When to choose which

Choose SHA-256 for anything where an adversary might want to forge a collision: digital signatures, certificate fingerprints, file integrity against malicious substitution, commitment schemes, blockchain anchoring, content-addressable storage. SHA-256 is also the right choice for HMAC (HMAC-SHA-256) for message authentication, JWT signing (HS256, or RS256/ES256 which use SHA-256 internally), and any new system that needs a hash function. There is essentially no situation where MD5 is preferable to SHA-256 for security-sensitive code.

Choose MD5 only for non-adversarial integrity checks where MD5 is already the established format and replacing it would be costly. The classic case is verifying a downloaded file against the publisher's published MD5 — if your only concern is detecting a corrupted download (not a malicious substitution), MD5 works fine. Many Linux distribution mirrors still publish MD5 checksums alongside SHA-256 for legacy compatibility. Use MD5 in those cases by all means, but prefer SHA-256 when both are available.

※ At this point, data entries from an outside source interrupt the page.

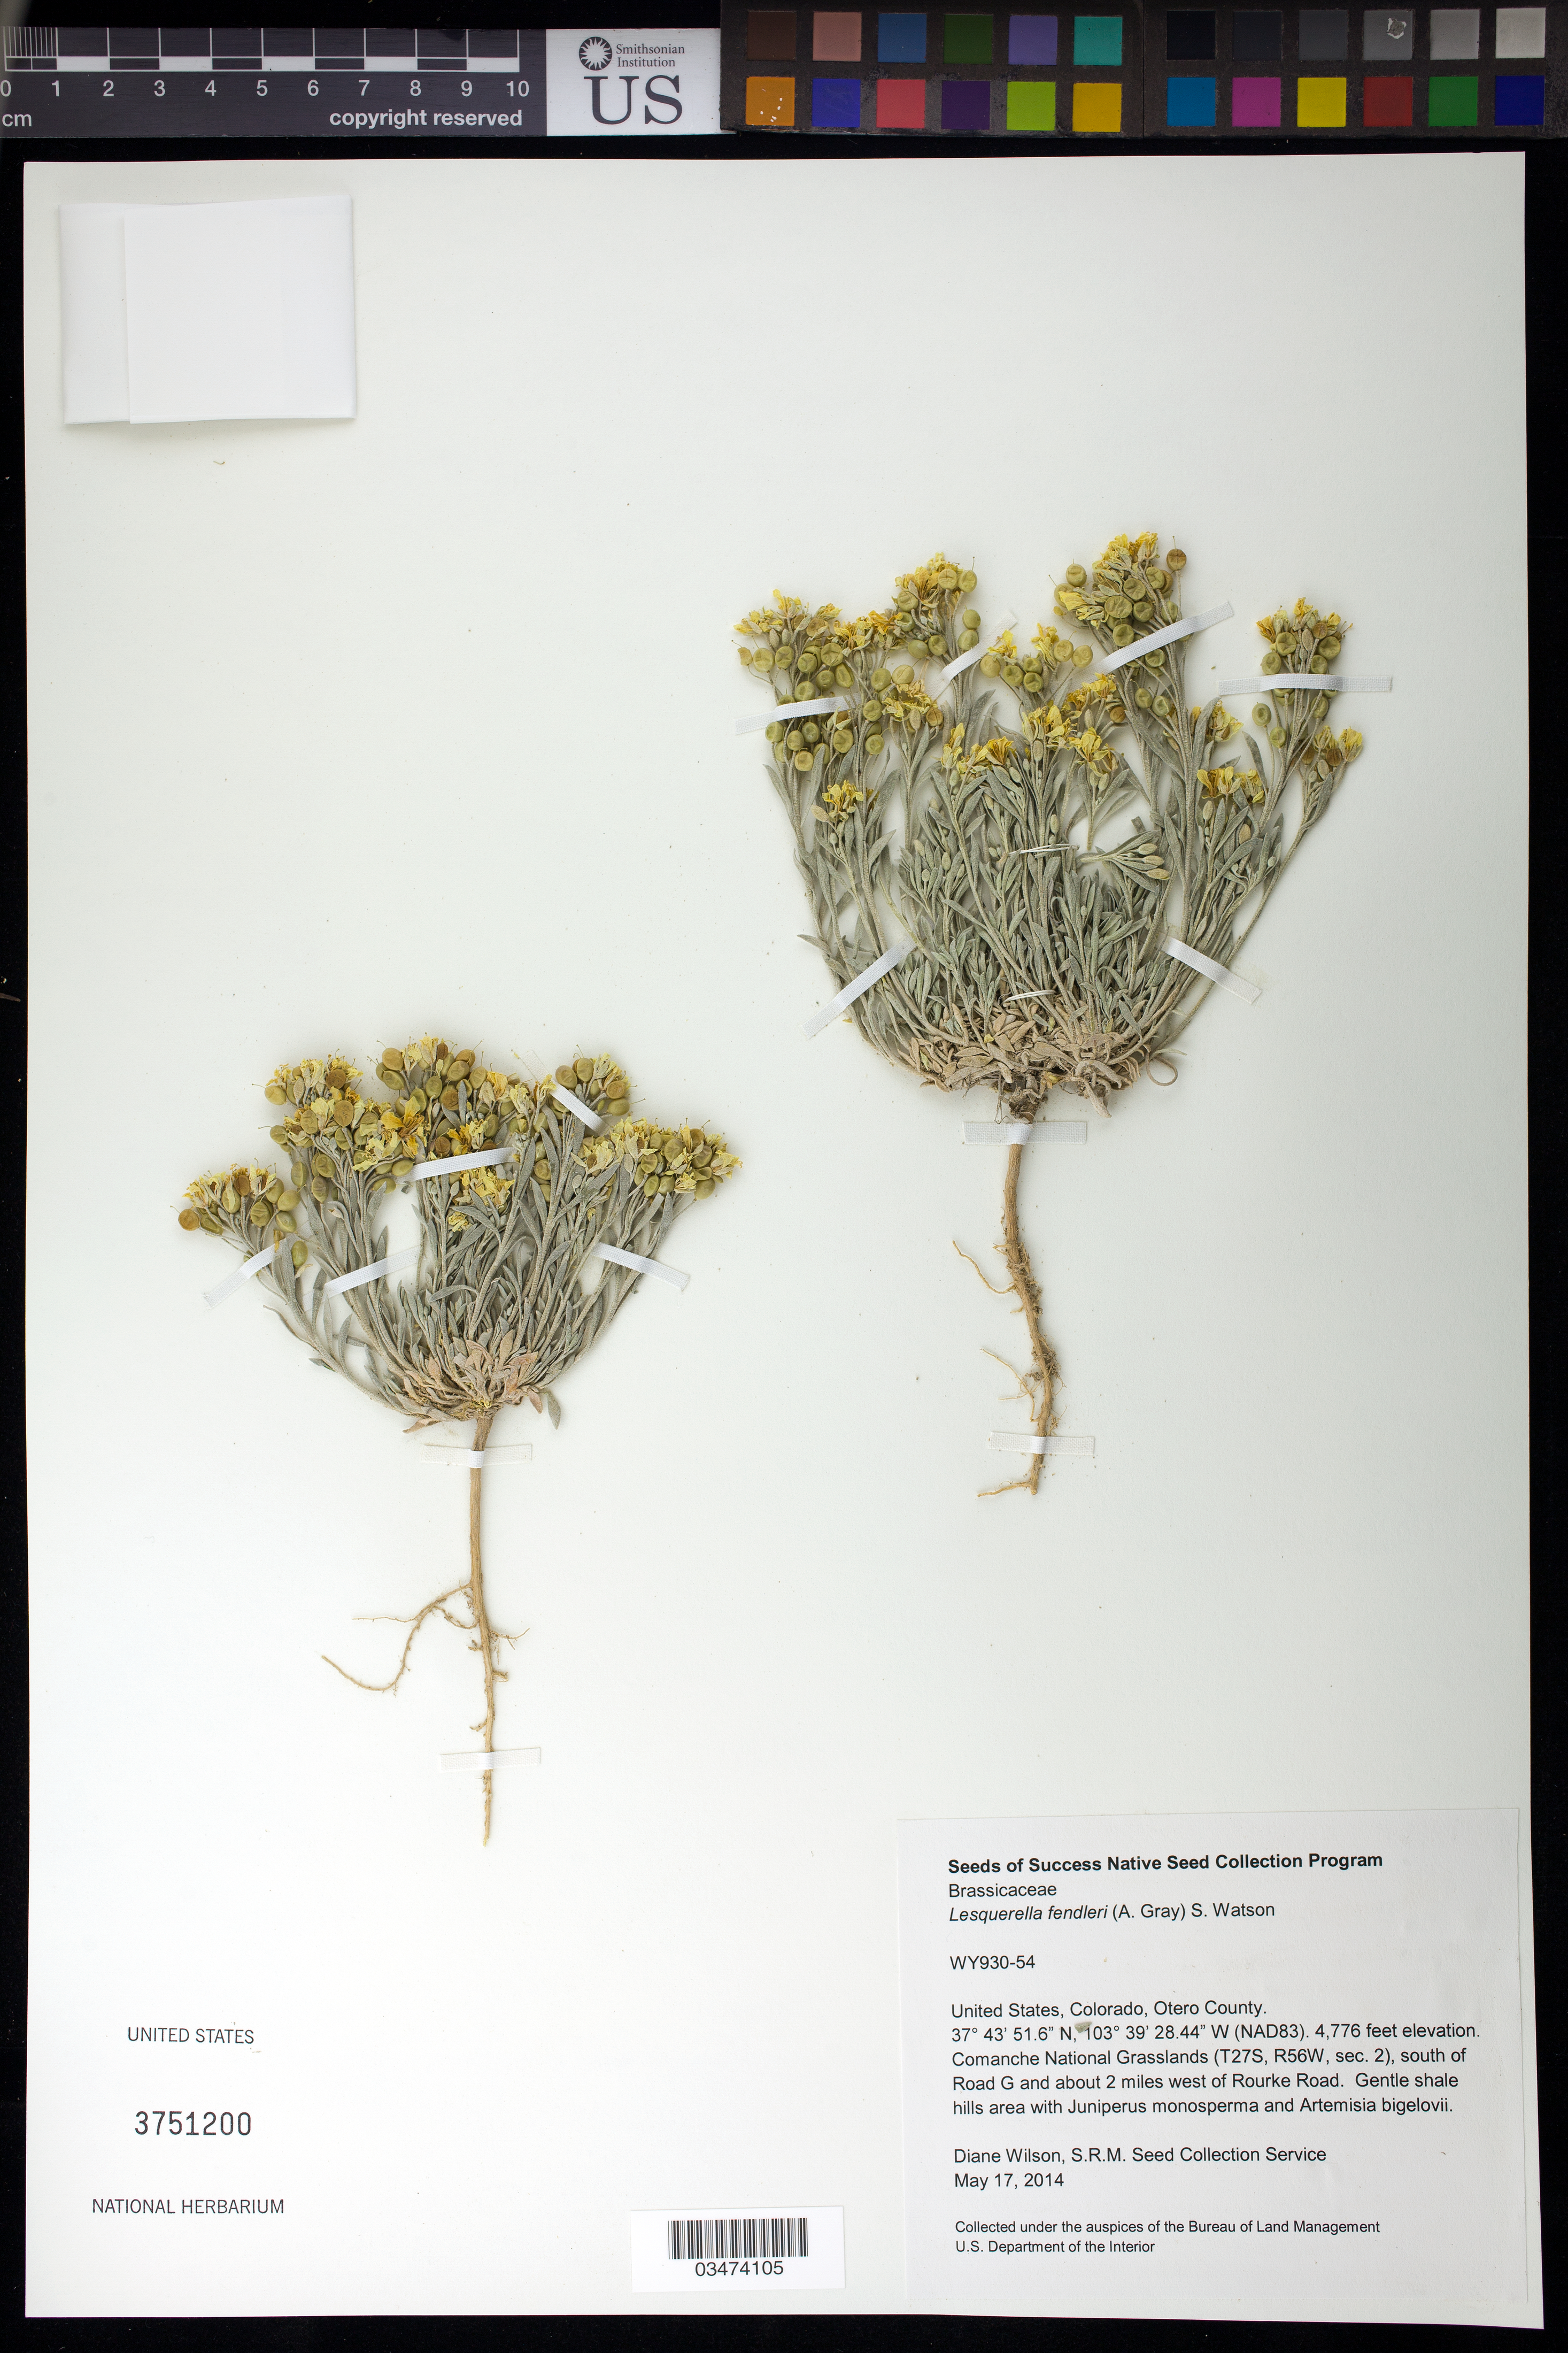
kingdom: Plantae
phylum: Tracheophyta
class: Magnoliopsida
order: Brassicales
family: Brassicaceae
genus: Lesquerella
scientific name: Lesquerella fendleri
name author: (A. Gray) S. Watson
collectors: D. Wilson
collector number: WY930-54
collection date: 2014-05-17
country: United States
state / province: Colorado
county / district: Otero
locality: Comanche National Grasslands (T27S, R56W, sec. 2), S of Road G and about 2 miles W of Rourke Rd.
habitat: Gentle shale hills area Juniperus monosperma and Artemisia bigelovii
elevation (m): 1456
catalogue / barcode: US 3751200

Never use MD5 for password storage. Never. MD5 is too fast (billions of hashes per second on a GPU), unsalted MD5 is trivially reversed via rainbow tables, and even salted MD5 falls to brute force on common passwords in seconds. The correct choice for password storage is a slow, memory-hard key derivation function: bcrypt (1999), scrypt (2009), or Argon2id (the winner of the 2015 Password Hashing Competition, recommended by OWASP). These algorithms are deliberately slow and memory-intensive to make brute-force attacks expensive. SHA-256 alone is also wrong for passwords — too fast — though PBKDF2-HMAC-SHA-256 with a high iteration count is acceptable where Argon2 is unavailable.

Never use MD5 for digital signatures, certificate fingerprints, or any system where an attacker could benefit from producing two inputs with the same hash. The Flame attack demonstrated real-world exploitation of this; do not assume your system is too obscure to be targeted.

A note on SHA-1: it is also broken (SHAttered attack, 2017, produced a real collision) and should be treated like MD5 — fine for non-adversarial checksums, never for security. Browsers stopped trusting SHA-1 certificates in 2017.

Conclusion

MD5 is cryptographically broken and has been for two decades. It survives because it is fast, simple, and good enough for non-adversarial file integrity checks where the threat model is corruption rather than tampering. SHA-256 is the modern standard: secure, widely accelerated in hardware, and the right default for every security-sensitive use. The one place neither belongs is password storage — for that, use Argon2id, bcrypt, or scrypt. If you remember one rule from this article, let it be that. The Hash Generator on this site produces MD5, SHA-1, SHA-256, and SHA-512 side by side so you can see the difference in output size, but please use the right algorithm for the right job.